A Meta spokesperson confirmed that the company does not plan to shift its headquarters but declined to comment further on the reincorporation process.

 

Musk Seeks Auction of OpenAI Stake Through State Attorneys General

Elon Musk has asked the attorney generals of California and Delaware to facilitate an auction of OpenAI’s stake to establish the fair market value of its charitable assets during the company’s ongoing corporate restructuring. The request was made through a letter sent by Musk’s attorney, Marc Toberoff, on Tuesday, urging the states to implement a competitive bidding process to ensure the protection of public interests, as OpenAI works to distance its non-profit control.

Musk’s move comes amid OpenAI’s plans to convert into a public benefit corporation and separate its for-profit business from its charitable structure. OpenAI has stated that the valuation of its assets will be handled by independent financial advisors, despite Musk’s push for a more open bidding process.

Sam Altman, who co-founded OpenAI with Musk, helped propel the company into the limelight with the release of the ChatGPT AI tool in 2022. Backed by Microsoft, OpenAI was valued at $157 billion after raising $6.6 billion in investment. However, Musk, who owns the AI startup xAI, is challenging OpenAI’s conversion through legal means, arguing that it contradicts the original mission he had funded the company for. The court is expected to make a ruling later this month on Musk’s preliminary injunction.

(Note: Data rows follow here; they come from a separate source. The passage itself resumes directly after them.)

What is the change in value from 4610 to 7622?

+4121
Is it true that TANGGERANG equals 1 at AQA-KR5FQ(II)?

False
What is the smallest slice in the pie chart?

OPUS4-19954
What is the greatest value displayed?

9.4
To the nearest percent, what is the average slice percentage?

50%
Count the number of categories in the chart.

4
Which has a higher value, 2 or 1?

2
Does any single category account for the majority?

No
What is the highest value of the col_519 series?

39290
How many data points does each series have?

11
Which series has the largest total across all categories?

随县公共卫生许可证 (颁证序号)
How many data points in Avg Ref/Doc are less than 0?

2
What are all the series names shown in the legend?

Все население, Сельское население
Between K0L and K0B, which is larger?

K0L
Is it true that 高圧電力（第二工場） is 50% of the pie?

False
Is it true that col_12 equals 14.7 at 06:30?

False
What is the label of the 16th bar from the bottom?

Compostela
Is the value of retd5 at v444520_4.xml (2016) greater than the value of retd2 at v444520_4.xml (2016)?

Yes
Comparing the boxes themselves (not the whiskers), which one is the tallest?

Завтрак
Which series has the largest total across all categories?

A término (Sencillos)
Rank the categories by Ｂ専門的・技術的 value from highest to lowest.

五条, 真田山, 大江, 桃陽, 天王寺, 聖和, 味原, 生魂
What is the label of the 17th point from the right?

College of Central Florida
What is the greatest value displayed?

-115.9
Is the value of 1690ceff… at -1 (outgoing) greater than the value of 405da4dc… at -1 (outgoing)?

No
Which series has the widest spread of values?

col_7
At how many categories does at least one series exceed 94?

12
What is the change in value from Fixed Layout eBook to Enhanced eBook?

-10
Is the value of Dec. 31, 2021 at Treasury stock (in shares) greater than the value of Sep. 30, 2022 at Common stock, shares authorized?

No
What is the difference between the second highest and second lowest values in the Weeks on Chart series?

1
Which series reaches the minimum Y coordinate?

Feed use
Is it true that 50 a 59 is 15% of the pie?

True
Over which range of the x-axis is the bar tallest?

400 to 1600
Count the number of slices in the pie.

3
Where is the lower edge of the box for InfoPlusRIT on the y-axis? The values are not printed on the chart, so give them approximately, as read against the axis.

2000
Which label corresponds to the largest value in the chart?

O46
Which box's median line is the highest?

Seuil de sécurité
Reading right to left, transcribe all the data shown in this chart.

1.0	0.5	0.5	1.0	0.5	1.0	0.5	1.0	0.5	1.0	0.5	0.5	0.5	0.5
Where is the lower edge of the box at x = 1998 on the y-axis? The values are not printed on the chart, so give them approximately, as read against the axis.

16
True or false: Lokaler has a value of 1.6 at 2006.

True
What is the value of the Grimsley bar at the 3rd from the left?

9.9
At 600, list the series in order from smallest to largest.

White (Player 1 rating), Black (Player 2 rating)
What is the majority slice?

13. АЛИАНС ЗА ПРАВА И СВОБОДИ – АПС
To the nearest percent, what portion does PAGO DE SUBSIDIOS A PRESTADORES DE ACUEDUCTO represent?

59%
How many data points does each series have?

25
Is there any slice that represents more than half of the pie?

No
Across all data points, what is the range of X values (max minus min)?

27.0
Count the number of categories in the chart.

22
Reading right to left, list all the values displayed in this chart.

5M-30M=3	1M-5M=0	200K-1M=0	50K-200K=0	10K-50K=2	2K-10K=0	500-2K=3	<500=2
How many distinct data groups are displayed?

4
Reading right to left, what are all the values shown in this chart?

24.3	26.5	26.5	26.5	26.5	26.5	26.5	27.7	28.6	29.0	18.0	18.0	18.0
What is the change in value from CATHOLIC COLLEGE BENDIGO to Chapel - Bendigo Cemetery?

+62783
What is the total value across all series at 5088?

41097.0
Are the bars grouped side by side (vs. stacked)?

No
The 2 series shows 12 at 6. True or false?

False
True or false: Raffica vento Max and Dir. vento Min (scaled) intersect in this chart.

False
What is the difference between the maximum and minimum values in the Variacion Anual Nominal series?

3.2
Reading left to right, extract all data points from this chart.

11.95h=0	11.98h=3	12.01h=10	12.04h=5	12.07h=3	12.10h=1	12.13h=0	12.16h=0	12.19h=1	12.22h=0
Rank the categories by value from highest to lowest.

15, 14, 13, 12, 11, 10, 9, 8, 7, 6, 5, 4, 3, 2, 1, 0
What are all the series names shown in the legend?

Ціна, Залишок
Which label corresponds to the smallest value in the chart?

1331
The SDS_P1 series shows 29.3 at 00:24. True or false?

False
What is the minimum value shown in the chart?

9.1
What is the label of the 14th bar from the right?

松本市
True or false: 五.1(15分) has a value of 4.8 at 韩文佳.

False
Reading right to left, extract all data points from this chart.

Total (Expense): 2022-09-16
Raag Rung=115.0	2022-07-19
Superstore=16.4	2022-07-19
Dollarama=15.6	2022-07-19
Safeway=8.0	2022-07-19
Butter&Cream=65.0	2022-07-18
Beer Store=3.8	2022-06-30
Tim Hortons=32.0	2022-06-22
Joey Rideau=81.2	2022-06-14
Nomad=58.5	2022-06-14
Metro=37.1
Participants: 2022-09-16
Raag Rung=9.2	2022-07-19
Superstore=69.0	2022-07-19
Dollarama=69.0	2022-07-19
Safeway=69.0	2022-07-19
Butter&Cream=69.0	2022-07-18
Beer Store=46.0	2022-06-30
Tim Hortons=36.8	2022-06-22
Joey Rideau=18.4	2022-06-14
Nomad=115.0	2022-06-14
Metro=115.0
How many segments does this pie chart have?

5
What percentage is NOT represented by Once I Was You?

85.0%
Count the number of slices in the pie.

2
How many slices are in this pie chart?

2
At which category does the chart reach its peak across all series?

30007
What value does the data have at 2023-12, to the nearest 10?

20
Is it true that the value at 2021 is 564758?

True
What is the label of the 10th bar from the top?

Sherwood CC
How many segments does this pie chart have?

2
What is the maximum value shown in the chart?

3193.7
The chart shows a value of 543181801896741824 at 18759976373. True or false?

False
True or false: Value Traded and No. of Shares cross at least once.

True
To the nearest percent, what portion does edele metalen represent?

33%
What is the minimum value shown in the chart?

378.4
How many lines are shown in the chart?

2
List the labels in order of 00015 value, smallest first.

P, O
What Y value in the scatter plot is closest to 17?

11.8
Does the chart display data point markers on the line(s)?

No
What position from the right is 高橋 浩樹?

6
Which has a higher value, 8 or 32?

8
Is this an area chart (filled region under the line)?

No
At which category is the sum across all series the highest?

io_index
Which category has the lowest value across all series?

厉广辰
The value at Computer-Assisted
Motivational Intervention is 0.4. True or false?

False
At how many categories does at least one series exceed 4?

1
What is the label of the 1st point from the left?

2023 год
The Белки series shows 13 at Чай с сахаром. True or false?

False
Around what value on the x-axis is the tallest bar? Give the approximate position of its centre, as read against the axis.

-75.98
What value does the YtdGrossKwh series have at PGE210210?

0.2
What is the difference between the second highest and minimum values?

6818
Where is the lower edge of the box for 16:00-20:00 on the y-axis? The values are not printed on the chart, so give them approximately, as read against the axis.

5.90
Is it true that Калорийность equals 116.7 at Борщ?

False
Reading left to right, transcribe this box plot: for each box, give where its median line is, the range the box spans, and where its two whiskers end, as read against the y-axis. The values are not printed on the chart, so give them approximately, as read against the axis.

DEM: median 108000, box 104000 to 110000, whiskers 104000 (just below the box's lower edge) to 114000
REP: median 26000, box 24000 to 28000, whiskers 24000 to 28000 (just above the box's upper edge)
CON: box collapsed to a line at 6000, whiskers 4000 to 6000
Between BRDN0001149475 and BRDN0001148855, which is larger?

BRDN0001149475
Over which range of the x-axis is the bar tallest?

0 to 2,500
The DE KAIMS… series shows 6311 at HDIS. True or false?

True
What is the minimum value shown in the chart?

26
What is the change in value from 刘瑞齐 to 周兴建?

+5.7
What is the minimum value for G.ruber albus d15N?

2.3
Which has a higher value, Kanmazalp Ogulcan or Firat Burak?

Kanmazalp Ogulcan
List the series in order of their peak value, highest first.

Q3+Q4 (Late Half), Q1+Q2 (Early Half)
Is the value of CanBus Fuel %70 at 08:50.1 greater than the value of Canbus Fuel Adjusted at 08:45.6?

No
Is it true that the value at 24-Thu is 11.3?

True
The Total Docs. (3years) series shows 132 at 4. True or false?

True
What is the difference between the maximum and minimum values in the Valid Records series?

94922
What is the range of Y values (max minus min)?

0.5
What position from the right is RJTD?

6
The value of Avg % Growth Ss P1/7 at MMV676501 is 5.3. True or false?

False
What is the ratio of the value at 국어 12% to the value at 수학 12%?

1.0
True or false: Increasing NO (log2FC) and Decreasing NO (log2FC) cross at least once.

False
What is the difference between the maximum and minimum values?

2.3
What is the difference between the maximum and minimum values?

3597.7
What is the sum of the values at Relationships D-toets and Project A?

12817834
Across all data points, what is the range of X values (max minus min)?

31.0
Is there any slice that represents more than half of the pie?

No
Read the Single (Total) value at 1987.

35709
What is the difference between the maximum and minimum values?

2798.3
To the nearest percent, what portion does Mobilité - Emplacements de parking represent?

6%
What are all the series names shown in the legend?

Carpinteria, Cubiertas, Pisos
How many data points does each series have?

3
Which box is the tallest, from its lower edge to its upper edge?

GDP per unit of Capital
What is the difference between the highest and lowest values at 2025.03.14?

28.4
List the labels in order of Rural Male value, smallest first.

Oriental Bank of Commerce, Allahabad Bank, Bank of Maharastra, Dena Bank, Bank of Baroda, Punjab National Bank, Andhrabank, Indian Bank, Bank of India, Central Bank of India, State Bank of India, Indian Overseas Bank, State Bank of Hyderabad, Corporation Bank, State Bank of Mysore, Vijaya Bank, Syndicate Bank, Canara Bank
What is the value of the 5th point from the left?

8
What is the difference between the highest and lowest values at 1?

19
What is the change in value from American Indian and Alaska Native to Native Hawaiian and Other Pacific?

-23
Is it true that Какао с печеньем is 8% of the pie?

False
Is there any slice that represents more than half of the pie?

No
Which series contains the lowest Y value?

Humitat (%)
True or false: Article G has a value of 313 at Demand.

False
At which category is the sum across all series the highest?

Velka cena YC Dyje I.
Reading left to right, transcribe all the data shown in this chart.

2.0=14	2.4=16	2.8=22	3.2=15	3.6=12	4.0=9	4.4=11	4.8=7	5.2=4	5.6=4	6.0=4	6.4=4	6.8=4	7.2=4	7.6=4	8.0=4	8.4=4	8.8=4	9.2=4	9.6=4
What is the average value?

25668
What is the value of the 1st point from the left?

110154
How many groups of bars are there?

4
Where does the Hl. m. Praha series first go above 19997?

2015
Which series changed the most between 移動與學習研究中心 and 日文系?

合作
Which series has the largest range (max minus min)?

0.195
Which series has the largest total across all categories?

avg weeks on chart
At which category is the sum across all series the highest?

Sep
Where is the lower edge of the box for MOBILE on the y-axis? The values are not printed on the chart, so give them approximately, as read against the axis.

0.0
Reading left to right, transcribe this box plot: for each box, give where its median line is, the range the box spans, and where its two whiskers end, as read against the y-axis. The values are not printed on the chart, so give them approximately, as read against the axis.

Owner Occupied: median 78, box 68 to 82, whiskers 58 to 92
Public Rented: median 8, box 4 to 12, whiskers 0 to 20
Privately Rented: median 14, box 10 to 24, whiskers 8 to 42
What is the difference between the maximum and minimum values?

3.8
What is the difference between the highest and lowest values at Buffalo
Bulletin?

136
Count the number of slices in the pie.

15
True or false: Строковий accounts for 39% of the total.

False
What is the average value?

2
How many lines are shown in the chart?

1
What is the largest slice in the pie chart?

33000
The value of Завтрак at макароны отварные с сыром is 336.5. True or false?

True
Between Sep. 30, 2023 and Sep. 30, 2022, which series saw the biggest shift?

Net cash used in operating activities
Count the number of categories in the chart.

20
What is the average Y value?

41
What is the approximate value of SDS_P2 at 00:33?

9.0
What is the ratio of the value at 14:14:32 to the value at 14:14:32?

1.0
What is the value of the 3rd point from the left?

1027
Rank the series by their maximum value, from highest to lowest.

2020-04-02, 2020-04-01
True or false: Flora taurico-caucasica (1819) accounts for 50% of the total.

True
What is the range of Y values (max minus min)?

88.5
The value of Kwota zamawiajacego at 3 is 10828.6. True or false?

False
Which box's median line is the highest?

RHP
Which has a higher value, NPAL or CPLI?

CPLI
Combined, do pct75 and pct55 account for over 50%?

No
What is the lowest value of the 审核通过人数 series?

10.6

In December, Delaware Attorney General Kathy Jennings filed an amicus brief, indicating her office’s scrutiny of OpenAI’s restructuring plans, while California’s Attorney General Rob Bonta has yet to make any public comments on the case. Musk’s legal efforts are supported by the AI safety group Encode, which has joined the push to block the transition, raising concerns about potential fiduciary violations.

 

OpenAI Plans Transition to Public Benefit Corporation: What It Means

OpenAI announced on Friday that it plans to transition its for-profit arm into a Delaware public benefit corporation (PBC), aiming to raise capital while staying competitive in the fast-paced and costly AI race against companies like Google. This shift aims to create a more investor-friendly structure while maintaining OpenAI’s commitment to supporting charitable initiatives.

What is a Public Benefit Corporation (PBC)?

A PBC is a for-profit entity that is legally obligated to pursue one or more public benefits, such as social or environmental goals, alongside its financial objectives. Delaware introduced PBCs in 2013, and as of December 2023, 19 publicly traded PBCs exist.

OpenAI’s current structure is described as a for-profit entity controlled by a non-profit organization, with capped profits for investors and employees. Under the new structure, the non-profit will own shares in the for-profit arm, which will continue to fund the non-profit’s charitable mission, focusing on areas like healthcare, education, and science.

Key Differences Between PBCs and Other Corporate Structures

While both PBCs and traditional corporations are for-profit, PBCs must legally pursue public benefits. Unlike non-profits, which reinvest profits into their mission and are tax-exempt, PBCs are not eligible for special tax exemptions. However, PBCs must report on their progress towards their goals, with shareholders holding significant sway over the company’s alignment with its mission.

Limitations of PBCs

Choosing the PBC structure doesn’t guarantee that a company will prioritize its social mission over profit. While the law requires the board to balance profit-making with its mission, the law does not enforce the mission’s prioritization. Critics argue that publicly traded PBCs may be more vulnerable to takeovers since their public benefit goals could be seen as conflicting with profit-maximizing interests.

Other Companies with the PBC Structure

Rivals such as Anthropic and Elon Musk’s xAI have adopted the PBC structure, as well as other companies like Allbirds, Kickstarter, Patagonia, and Warby Parker. These companies blend social or environmental goals with their business models to appeal to socially-conscious consumers and investors.